_Document segment_
Consider summing an array of float on modern x86-64: Going from latency-bound scalar addition to AVX SIMD with multiple accumulators can give you a speedup of 8 (elements per vector) * 8 (latency / throughput on Skylake) = 64x for a medium-sized array (still on a single core/thread), in the theoretical best case where you don't run into another bottleneck (like memory bandwidth if your data isn't hot in L1d cache). Skylake vaddps / vaddss has 4 cycle latency, and 2-per-clock = 0.5c reciprocal throughput. (https://agner.org/optimize/). Why does mulss take only 3 cycles on Haswell, different from Agner's instruction tables? for more about multiple accumulators to hide FP latency. But this still loses hard vs. storing the total somewhere, and maybe even updating the total with a delta when you change an element. (FP rounding error can accumulate that way, though, unlike integers.)
If you don't see an obvious algorithmic improvement, or want to know more before making changes, check whether the CPU is stalling on anything, or if it's efficiency chewing through all the work the compiler is making it do.
Instructions per clock (IPC) tells you whether the CPU is close to its max instruction throughput or not. (Or more accurately, fused-domain uops issued per clock on x86, because for example one rep movsb instruction is a whole big memcpy and decodes to many many uops. And cmp/jcc fuses from 2 instructions to 1 uop, increasing IPC but the pipeline width is still fixed.)
Work done per instruction is a factor, too, but isn't something you can measure with a profiler: if you have the expertise, look at compiler-generated asm to see if the same work with fewer instructions is possible. If the compiler didn't auto-vectorize, or did so inefficiently, you can maybe get a lot more work done per instruction by manually vectorizing with SIMD intrinsics, depending on the problem. Or by hand-holding the compiler into emitting better asm by tweaking your C source to compute things in a way that is natural for asm. e.g. What is the efficient way to count set bits at a position or lower?. And see also C++ code for testing the Collatz conjecture faster than hand-written assembly - why?
If you find low IPC, figure out why by considering possibilities like cache misses or branch misses, or long dependency chains (often a cause of low IPC when not bottlenecked on the front-end or memory).

_Assignment 1_
List the possible causes of low IPC that the passage on CPU performance tuning names.
_Assignment 2_
In the passage on CPU performance tuning, what latency does Skylake's vaddps / vaddss have?
_Assignment 3_
Carry the passage on CPU performance tuning forward from its final sentence.

_Data for analysis_
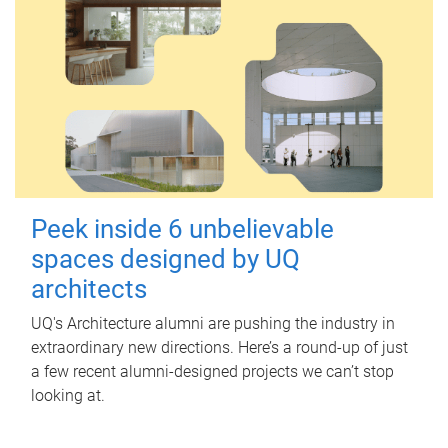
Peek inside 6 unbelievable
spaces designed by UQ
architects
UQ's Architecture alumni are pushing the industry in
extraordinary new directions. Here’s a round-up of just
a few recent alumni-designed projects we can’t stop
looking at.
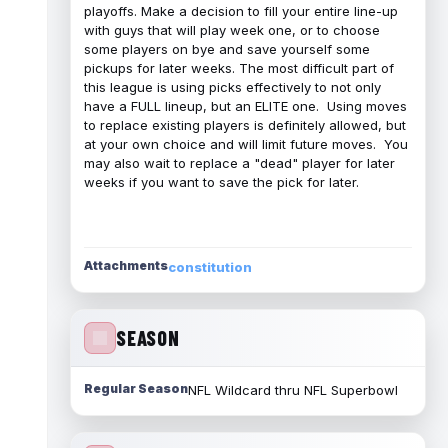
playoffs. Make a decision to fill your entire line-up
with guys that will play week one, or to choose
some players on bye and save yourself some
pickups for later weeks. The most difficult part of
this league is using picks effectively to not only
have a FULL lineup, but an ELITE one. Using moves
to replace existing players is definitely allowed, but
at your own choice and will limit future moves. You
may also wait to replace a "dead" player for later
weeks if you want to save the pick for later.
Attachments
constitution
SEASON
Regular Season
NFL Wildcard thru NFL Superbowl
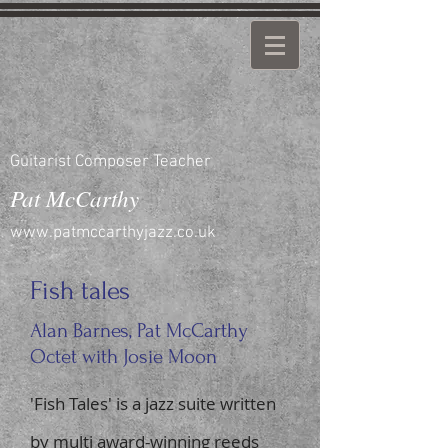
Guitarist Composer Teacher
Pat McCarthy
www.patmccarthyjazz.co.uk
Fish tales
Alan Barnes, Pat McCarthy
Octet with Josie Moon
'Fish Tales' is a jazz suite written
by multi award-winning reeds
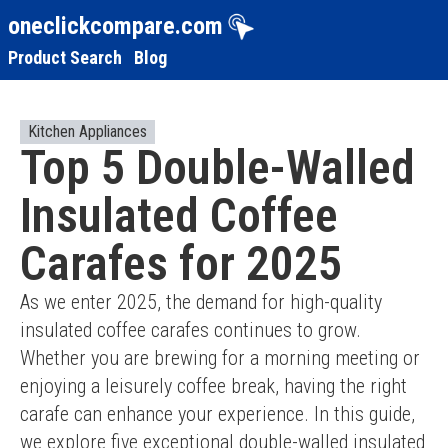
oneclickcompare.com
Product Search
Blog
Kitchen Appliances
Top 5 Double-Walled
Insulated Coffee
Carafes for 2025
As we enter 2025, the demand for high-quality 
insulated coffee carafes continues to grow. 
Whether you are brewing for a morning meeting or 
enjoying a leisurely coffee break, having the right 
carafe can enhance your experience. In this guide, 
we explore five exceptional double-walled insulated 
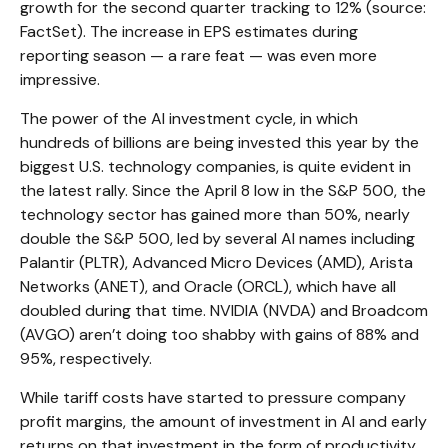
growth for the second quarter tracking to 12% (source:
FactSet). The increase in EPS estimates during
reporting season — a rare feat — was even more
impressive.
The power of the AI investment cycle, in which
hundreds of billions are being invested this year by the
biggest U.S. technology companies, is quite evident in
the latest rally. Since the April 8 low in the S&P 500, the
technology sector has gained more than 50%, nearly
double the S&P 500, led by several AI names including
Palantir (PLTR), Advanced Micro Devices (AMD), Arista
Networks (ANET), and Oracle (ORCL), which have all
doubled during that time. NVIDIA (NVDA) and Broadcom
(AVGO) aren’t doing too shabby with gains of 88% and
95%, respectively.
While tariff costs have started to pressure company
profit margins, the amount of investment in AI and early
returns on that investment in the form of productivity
--
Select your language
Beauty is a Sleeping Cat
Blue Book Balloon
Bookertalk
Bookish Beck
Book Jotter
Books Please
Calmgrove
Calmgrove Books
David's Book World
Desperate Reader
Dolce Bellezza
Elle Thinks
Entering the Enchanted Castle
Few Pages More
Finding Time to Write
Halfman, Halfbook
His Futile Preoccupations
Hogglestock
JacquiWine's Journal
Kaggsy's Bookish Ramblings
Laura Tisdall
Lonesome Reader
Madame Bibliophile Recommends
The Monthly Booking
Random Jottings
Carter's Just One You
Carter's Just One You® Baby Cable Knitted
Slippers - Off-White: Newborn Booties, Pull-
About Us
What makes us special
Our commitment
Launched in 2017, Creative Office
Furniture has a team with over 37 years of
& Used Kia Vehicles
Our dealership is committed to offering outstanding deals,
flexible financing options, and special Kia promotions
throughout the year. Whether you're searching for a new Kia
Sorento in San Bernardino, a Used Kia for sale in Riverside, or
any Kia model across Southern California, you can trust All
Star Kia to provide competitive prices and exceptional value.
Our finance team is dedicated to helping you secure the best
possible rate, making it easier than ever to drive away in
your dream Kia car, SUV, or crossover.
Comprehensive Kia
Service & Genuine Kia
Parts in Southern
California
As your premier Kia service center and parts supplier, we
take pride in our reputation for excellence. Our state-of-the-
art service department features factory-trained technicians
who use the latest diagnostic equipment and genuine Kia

_Reply 1_
- Cache misses
- Branch misses
- Long dependency chains

_Reply 2_
4 cycles.

_Reply 3_
Or you might find that it's already close to optimally applying the available brute force of the CPU (unlikely but possible for some problems). In that case your only hope is algorithmic improvements to do less work.
(CPU frequency isn't fixed, but core clock cycles is a good proxy. If your program doesn't spend time waiting for I/O, then core clock cycles is maybe more useful to measure.)
A mostly-serial portion of a multi-threaded program can be hard to detect; most tools don't have an easy way to find threads using cycles when other threads are blocked.
Time spent in a function isn't the only indicator, though. A function can make the rest of the program slow by touching a lot of memory, resulting in eviction of other useful data from cache. So that kind of effect is possible. Or having a lot of branches somewhere can maybe occupy some of the branch-prediction capacity of the CPU, resulting in more branch misses elsewhere.
But note that simply finding where the CPU is spending a lot of time executing is not the most useful, in a large codebase where functions containing hotspots can have multiple callers. e.g. lots of time spent in memcpy doesn't mean you need to speed up memcpy, it means you need to find which caller is calling memcpy a lot. And so on back up the call tree.
Use profilers that can record stack snapshots, or just hit control-C in a debugger and look at the call stack a few times. If a certain function usually appears in the call stack, it's making expensive calls.
Related: linux perf: how to interpret and find hotspots, especially Mike Dunlavey's answer there makes this point.
Algorithmic improvements to avoid doing work at all are often much more valuable than doing the same work more efficiently.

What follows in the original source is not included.